*引用文*.
風車と牛と北海の国際都市

ハーグという都市がオランダの何処にあるか、すぐに分かる人はかなり地理に詳しい人かも。
でも、一番良く耳にするのは「ハーグ条約」かな?
「国家間に於ける子供の不法な連れ去りを防ぐ取り決め」だけれど、一般的に条約の名前はその条約が締結された場所に因んで付けられるため、ハーグで締結されたから「ハーグ条約」な訳。

でも実は「ハーグ条約」って15世紀以来20以上もあって、「陸戦条約」や「阿片条約」「ハイジャック防止条約」など数々の国際条約も全部「ハーグ条約」。
ということでハーグは「平和と司法の街」と呼ばれているらしい。

さすがの僕も「平和と司法の街」は行ったことがないので、オランダのハーグへ行くことにした。

丁度夏だし、気候もよさそうだ!早速、GO!

・実は世界的に結構有名な場所
・郊外はいかにもオランダ
・目の前は北海の保養地

ハーグの最寄り空港は、アムステルダムのスキポール国際空港。
日本からは直行便で12時間ほどなので、ひと眠りしたら着いちゃうってイメージ。

空港でレンタカーを借りて、空いたハイウェイを快適に走ればハーグ市内まで約1時間。

ちなみに、ハーグの正式な都市名は「デン・ハーグ」らしいけど、日本では一般的に「ハーグ」でいいみたい。

実は世界的に結構有名な場所

ハーグは、憲法上の首都アムステルダム、経済の街ロッテルダムに次ぐ、オランダ第3の規模の都市だけれど、事実上の首都と言われているらしい。
それは中世の頃から王国政府の中心であったためで、市内には中世の面影を残す建物が多く残されていることでも分かる。

これは「国際司法裁判所」。
国連の司法機関だが、国連の主要機関で唯一ニューヨークに無い施設。

アメリカの鉄鋼王アンドリュー・カーネギーの寄付により1913年に完成したもので、別名「平和宮」とも呼ばれている。

市内には旧ユーゴスラビア国際戦犯法廷や国際刑事裁判所などをはじめ、多くの国の大使館も置かれ、何と150以上もの国際機関があるのだそう。
確かに「平和と司法の街」だね。

このお城のような立派な建物は、ヨーロッパ最大のエネルギーグループである「ロイヤルダッチ・シェル」の本社。

ガソリンスタンドで見かけるあのシェル(貝)のマークもグループのメンバーだけれど、ちなみにだけどあの貝は日本と関係があるかも知れないよ。

19世紀中頃、創業者のマーカス・サミュエルさんという人がロンドンで東洋の貝殻を扱って成功し、それがあのマークのルーツとのこと。

*設定課題 1*.
エントリーのうち、「Document page, 1654x931 pixels.」を含む行から始めて、エントリーの最後の行までを、空行を除いた番号付きリストに書き直してください。
引用文とエントリーは互いに関係がない。

*元データ*.

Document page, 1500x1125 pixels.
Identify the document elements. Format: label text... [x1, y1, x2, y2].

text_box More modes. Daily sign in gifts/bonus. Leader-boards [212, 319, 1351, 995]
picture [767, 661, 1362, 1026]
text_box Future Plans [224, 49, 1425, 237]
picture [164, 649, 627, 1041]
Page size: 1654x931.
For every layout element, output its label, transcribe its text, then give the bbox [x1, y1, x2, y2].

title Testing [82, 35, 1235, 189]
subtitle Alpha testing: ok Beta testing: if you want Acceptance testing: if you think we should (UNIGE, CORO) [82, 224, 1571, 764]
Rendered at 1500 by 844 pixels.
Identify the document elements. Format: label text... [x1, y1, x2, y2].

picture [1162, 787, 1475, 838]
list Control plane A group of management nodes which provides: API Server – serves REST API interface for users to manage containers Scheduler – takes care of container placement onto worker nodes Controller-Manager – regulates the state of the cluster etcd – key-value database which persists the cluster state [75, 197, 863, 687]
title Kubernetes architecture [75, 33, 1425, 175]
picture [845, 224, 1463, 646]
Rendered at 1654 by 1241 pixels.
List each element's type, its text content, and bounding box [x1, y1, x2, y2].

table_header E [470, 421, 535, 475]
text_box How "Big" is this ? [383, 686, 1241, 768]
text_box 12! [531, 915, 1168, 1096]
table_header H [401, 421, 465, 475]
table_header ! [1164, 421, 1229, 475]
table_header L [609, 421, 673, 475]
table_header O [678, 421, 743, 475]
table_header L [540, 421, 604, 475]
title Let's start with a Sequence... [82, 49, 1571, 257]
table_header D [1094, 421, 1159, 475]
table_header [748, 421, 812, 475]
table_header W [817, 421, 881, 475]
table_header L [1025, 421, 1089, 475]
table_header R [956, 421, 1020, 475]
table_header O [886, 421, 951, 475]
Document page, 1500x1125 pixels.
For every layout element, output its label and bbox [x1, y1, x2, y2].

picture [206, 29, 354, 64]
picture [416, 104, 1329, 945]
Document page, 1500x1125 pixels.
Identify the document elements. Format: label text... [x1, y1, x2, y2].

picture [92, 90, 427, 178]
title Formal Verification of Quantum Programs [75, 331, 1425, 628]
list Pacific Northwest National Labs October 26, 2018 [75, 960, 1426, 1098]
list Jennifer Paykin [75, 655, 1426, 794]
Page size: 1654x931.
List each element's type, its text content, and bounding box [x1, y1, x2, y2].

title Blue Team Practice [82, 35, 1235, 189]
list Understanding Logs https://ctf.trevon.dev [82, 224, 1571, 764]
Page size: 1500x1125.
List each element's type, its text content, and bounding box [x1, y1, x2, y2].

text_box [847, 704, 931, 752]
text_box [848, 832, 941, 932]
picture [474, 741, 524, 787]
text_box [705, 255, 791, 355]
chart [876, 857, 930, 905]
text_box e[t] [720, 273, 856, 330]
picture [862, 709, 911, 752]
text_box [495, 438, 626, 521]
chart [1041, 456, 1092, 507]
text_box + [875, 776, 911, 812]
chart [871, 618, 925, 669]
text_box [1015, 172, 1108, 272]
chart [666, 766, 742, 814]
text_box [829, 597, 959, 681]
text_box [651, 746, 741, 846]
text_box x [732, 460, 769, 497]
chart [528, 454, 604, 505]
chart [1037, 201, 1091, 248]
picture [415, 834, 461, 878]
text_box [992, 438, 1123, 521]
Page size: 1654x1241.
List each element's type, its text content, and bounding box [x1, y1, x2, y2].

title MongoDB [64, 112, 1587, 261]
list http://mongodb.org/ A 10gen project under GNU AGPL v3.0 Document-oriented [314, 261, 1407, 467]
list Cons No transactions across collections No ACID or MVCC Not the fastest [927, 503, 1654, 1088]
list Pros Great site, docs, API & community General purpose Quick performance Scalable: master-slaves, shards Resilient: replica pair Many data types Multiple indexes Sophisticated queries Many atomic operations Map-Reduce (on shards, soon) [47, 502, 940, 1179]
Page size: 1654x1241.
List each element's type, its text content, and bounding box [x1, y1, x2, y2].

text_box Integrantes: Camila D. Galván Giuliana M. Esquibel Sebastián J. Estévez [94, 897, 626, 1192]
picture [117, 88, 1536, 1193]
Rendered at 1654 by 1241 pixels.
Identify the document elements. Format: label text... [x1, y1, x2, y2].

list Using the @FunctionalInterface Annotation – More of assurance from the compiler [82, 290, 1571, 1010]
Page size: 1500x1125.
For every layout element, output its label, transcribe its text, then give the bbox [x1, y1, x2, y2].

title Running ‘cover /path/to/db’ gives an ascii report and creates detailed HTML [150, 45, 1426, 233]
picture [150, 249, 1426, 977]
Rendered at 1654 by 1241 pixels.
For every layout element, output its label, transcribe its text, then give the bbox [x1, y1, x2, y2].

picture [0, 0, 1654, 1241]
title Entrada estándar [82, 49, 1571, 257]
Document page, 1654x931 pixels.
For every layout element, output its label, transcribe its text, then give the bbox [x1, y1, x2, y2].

*設定課題 2*.
引用文について、次の問いに答えてください。
(a) 国際司法裁判所は何年に完成したか。
(b) 空港からハーグ市内までは、レンタカーで約何時間か。
(c) ハーグ市内には国際機関がいくつあるとされているか。

*解答全文 1*.
1. Document page, 1654x931 pixels.
2. For every layout element, output its label, transcribe its text, then give the bbox [x1, y1, x2, y2].

*解答全文 2*.
(a) 1913年
(b) 約1時間
(c) 150以上